Excerpt.
Augmented Reality

Requirements

At the moment of writing, only Chromium-based browsers support immersive-ar session type.

Other information

Blocks

enter ar mode :: #d10000

If AR is not supported and the error message haven't been shown yet, shows a popup with an error message.

If AR is supported and project is currently not in AR, attempts to enter AR mode. While doing so, it will pause the script it is in, in the same way ask block does. It will first try to enter AR mode directly. That may fail because entering AR can only be triggred by user interaction. If it fails, it will make it so after user clicks/taps the project will attempt to enter AR. If that fails as well or either of those 2 attempts succeed it will resume the script execution. After it resumes, project may or may not be in AR mode. Projects should handle both cases.

The origin of coordinate system is placed at or close to position of the device at the time this block was called.


exit ar mode :: #d10000

If the project is in AR mode, exits it.


<is in ar? :: #d10000>

Tells if the project is currently in AR mode.


<is [ar v] available? :: #d10000>

Tells if AR is supported on this device.


<is [pose v] available? :: #d10000>

Tells if AR engine knows what the current camera position and orientation is.

After entering AR mode, is is not immediately available as the map of the environment needs to be built first. After enough information about environment has been gathered and processed, it becomes available. It can temporarily become unavailable due to lack of detailed features in the view of camera that are used for motion tracking, fast motion causing camera image to become too blurry or camera getting covered.


<is [hit position v] available :: #d10000>

Tells if AR engine knows where the point of ray intersection is.

Can become unavailable for the same reasons as [is [pose] available?]


(stage width :: #d10000)

Tells stage width in scratch units. Default is 480.

This value may change when entering AR.


(stage height :: #d10000)

Tells stage height in scratch units. Default is 360.

This value will not change when entering AR.


(item [1] of [view v] matrix :: #d10000)

view matrix - is a matrix that can be used to transform points from the world space (relatively to the world origin) to the view space (with origin is at the camera). It includes rotation and translation of the camera.

Also:

view[13] = position[x]
view[14] = position[y]
view[15] = position[z] 

(item [1] of [inverse view v] matrix :: #d10000)

inverse view matrix = view matrix-1

Describes the opposite transformation to the view matrix.


(item [1] of [projection v] matrix :: #d10000)

For perspective projection in scratch you are likely used to doing something like this:

screenX = x * dist / z
screenY = y * dist / z

With this extension it's more complicated: projection is done by first doing a 4x4 projection matrix multiplication by 4D vector x,y,z,1, with result being X,Y,Z,W, then performing division of X,Y,Z by W to get screen coordinates in range from -1 to 1, and then multiplying them by half of stage width and height to get scratch coordinates.

The matrix is a perspective projection matrix with the assumption camera faces negative z and that screen coordinates range from -1 to 1.

Source material.

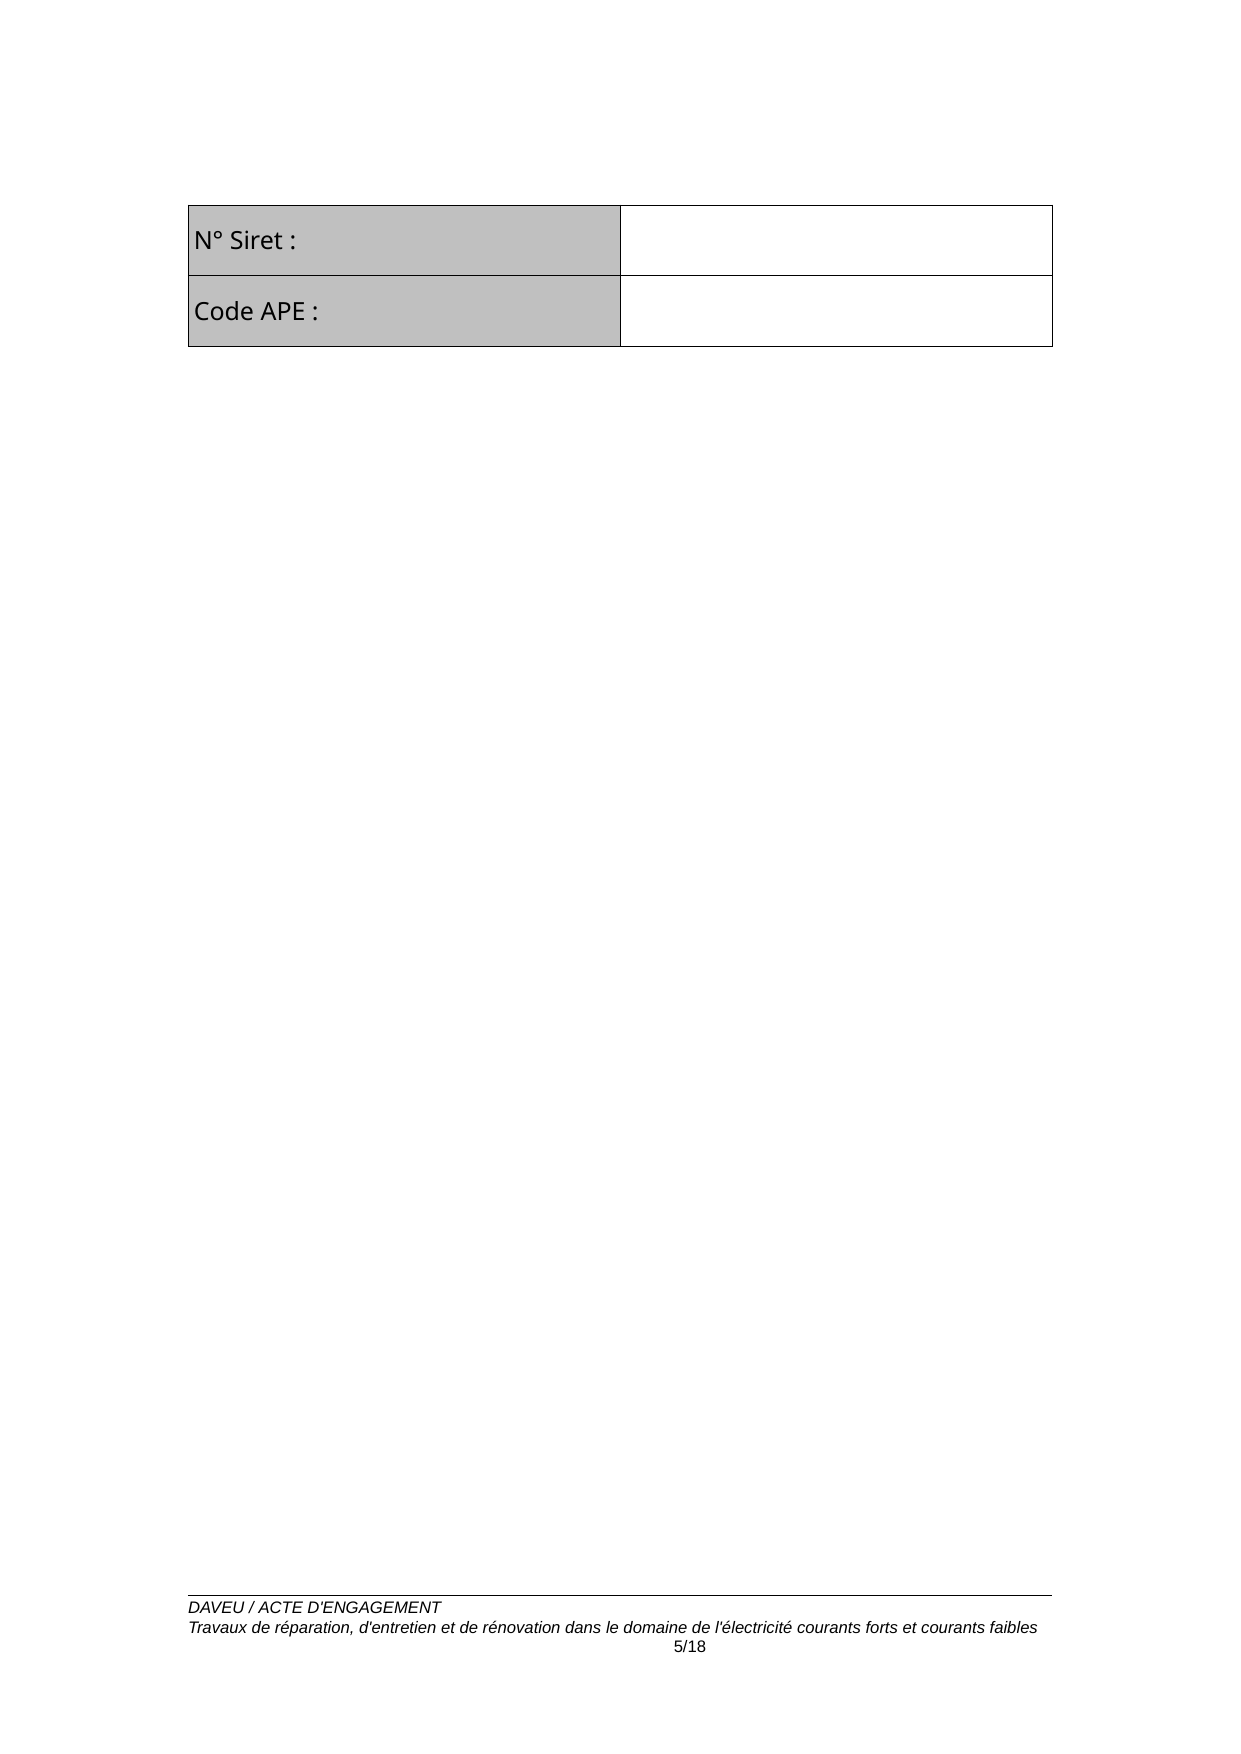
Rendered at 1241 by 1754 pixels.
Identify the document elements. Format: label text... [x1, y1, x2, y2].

table_cell N° Siret : [189, 206, 620, 275]
table_cell [621, 206, 1052, 275]
table_cell Code APE : [189, 276, 620, 346]
table_cell [621, 276, 1052, 346]
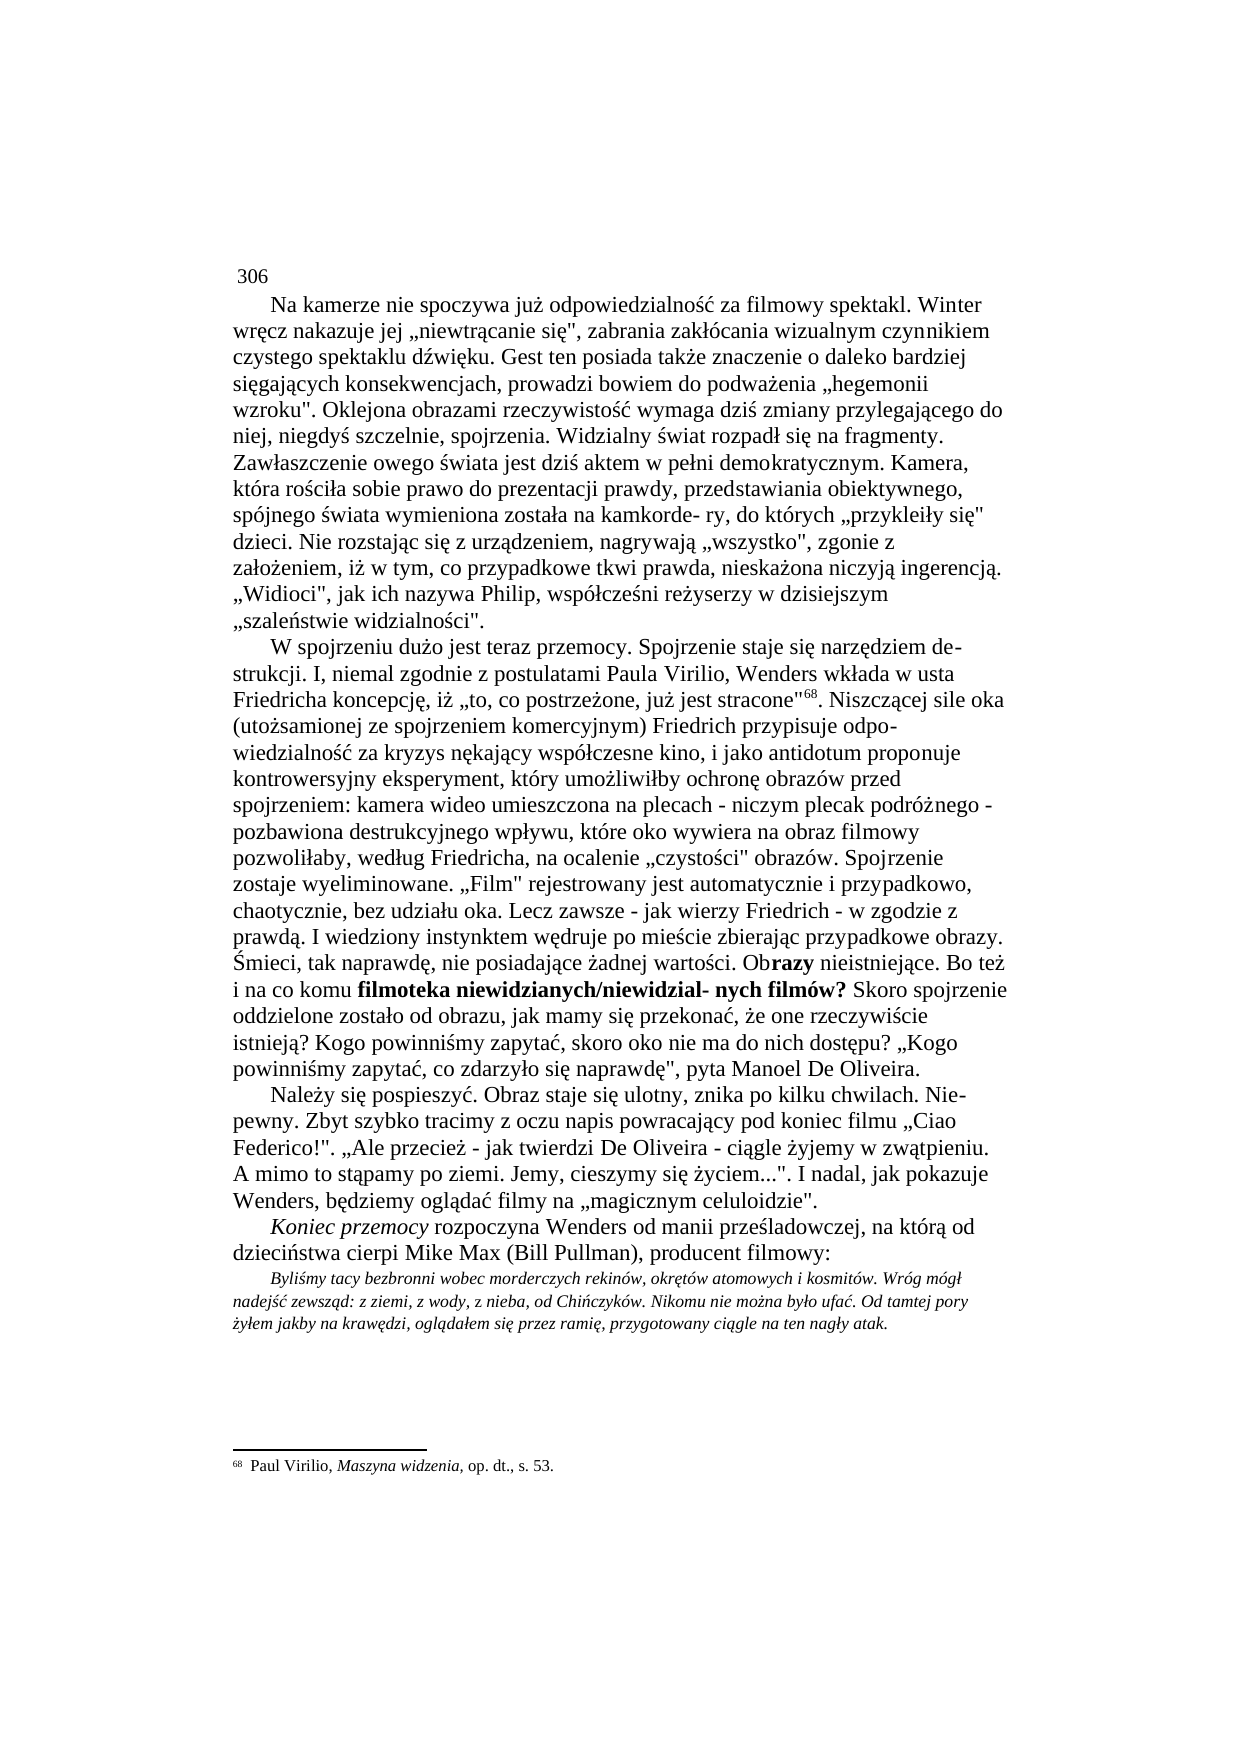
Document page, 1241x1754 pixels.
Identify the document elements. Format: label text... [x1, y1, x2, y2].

text Koniec przemocy rozpoczyna Wenders od manii prześladowczej, na którą od dzieciństwa cierpi Mike Max (Bill Pullman), producent filmowy: [233, 1213, 1008, 1266]
text Należy się pospieszyć. Obraz staje się ulotny, znika po kilku chwilach. Nie­pewny. Zbyt szybko tracimy z oczu napis powracający pod koniec filmu „Ciao Federico!". „Ale przecież - jak twierdzi De Oliveira - ciągle żyjemy w zwąt­pieniu. A mimo to stąpamy po ziemi. Jemy, cieszymy się życiem...". I nadal, jak pokazuje Wenders, będziemy oglądać filmy na „magicznym celuloidzie". [233, 1081, 1008, 1213]
text Byliśmy tacy bezbronni wobec morderczych rekinów, okrętów atomowych i kosmitów. Wróg mógł nadejść zewsząd: z ziemi, z wody, z nieba, od Chińczyków. Nikomu nie można było ufać. Od tamtej pory żyłem jakby na krawędzi, oglądałem się przez ramię, przygotowany ciągle na ten nagły atak. [233, 1266, 1008, 1333]
text W spojrzeniu dużo jest teraz przemocy. Spojrzenie staje się narzędziem de­strukcji. I, niemal zgodnie z postulatami Paula Virilio, Wenders wkłada w usta Friedricha koncepcję, iż „to, co postrzeżone, już jest stracone". Niszczącej sile oka (utożsamionej ze spojrzeniem komercyjnym) Friedrich przypisuje odpo­wiedzialność za kryzys nękający współczesne kino, i jako antidotum propo­nuje kontrowersyjny eksperyment, który umożliwiłby ochronę obrazów przed spojrzeniem: kamera wideo umieszczona na plecach - niczym plecak podróż­nego - pozbawiona destrukcyjnego wpływu, które oko wywiera na obraz fil­mowy pozwoliłaby, według Friedricha, na ocalenie „czystości" obrazów. Spoj­rzenie zostaje wyeliminowane. „Film" rejestrowany jest automatycznie i przy­padkowo, chaotycznie, bez udziału oka. Lecz zawsze - jak wierzy Friedrich - w zgodzie z prawdą. I wiedziony instynktem wędruje po mieście zbierając przy­padkowe obrazy. Śmieci, tak naprawdę, nie posiadające żadnej wartości. Ob­razy nieistniejące. Bo też i na co komu filmoteka niewidzianych/niewidzial- nych filmów? Skoro spojrzenie oddzielone zostało od obrazu, jak mamy się przekonać, że one rzeczywiście istnieją? Kogo powinniśmy zapytać, skoro oko nie ma do nich dostępu? „Kogo powinniśmy zapytać, co zdarzyło się napraw­dę", pyta Manoel De Oliveira. [233, 633, 1008, 1081]
text Na kamerze nie spoczywa już odpowiedzialność za filmowy spektakl. Win­ter wręcz nakazuje jej „niewtrącanie się", zabrania zakłócania wizualnym czyn­nikiem czystego spektaklu dźwięku. Gest ten posiada także znaczenie o dale­ko bardziej sięgających konsekwencjach, prowadzi bowiem do podważenia „hegemonii wzroku". Oklejona obrazami rzeczywistość wymaga dziś zmiany przylegającego do niej, niegdyś szczelnie, spojrzenia. Widzialny świat rozpadł się na fragmenty. Zawłaszczenie owego świata jest dziś aktem w pełni demo­kratycznym. Kamera, która rościła sobie prawo do prezentacji prawdy, przed­stawiania obiektywnego, spójnego świata wymieniona została na kamkorde- ry, do których „przykleiły się" dzieci. Nie rozstając się z urządzeniem, nagry­wają „wszystko", zgonie z założeniem, iż w tym, co przypadkowe tkwi prawda, nieskażona niczyją ingerencją. „Widioci", jak ich nazywa Philip, współcześni re­żyserzy w dzisiejszym „szaleństwie widzialności". [233, 291, 1008, 633]
text Paul Virilio, Maszyna widzenia, op. dt., s. 53. [233, 1456, 1008, 1475]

Instructions.
a – Rewrite the Augmented Reality documentation starting at "view[13] = position[x]" and ending at "[projection v] matrix :: #d10000)", replacing "position" with "location".
b – Copy the lines of the records exactly, starting at the line containing "text Koniec przemocy" and ending at the line containing "text Byliśmy tacy".
The records have no connection to the Augmented Reality documentation.

Full answers.
a –
view[13] = location[x]
view[14] = location[y]
view[15] = location[z] 

(item [1] of [inverse view v] matrix :: #d10000)

inverse view matrix = view matrix-1

Describes the opposite transformation to the view matrix.


(item [1] of [projection v] matrix :: #d10000)

b –
text Koniec przemocy rozpoczyna Wenders od manii prześladowczej, na którą od dzieciństwa cierpi Mike Max (Bill Pullman), producent filmowy: [233, 1213, 1008, 1266]
text Należy się pospieszyć. Obraz staje się ulotny, znika po kilku chwilach. Nie­pewny. Zbyt szybko tracimy z oczu napis powracający pod koniec filmu „Ciao Federico!". „Ale przecież - jak twierdzi De Oliveira - ciągle żyjemy w zwąt­pieniu. A mimo to stąpamy po ziemi. Jemy, cieszymy się życiem...". I nadal, jak pokazuje Wenders, będziemy oglądać filmy na „magicznym celuloidzie". [233, 1081, 1008, 1213]
text Byliśmy tacy bezbronni wobec morderczych rekinów, okrętów atomowych i kosmitów. Wróg mógł nadejść zewsząd: z ziemi, z wody, z nieba, od Chińczyków. Nikomu nie można było ufać. Od tamtej pory żyłem jakby na krawędzi, oglądałem się przez ramię, przygotowany ciągle na ten nagły atak. [233, 1266, 1008, 1333]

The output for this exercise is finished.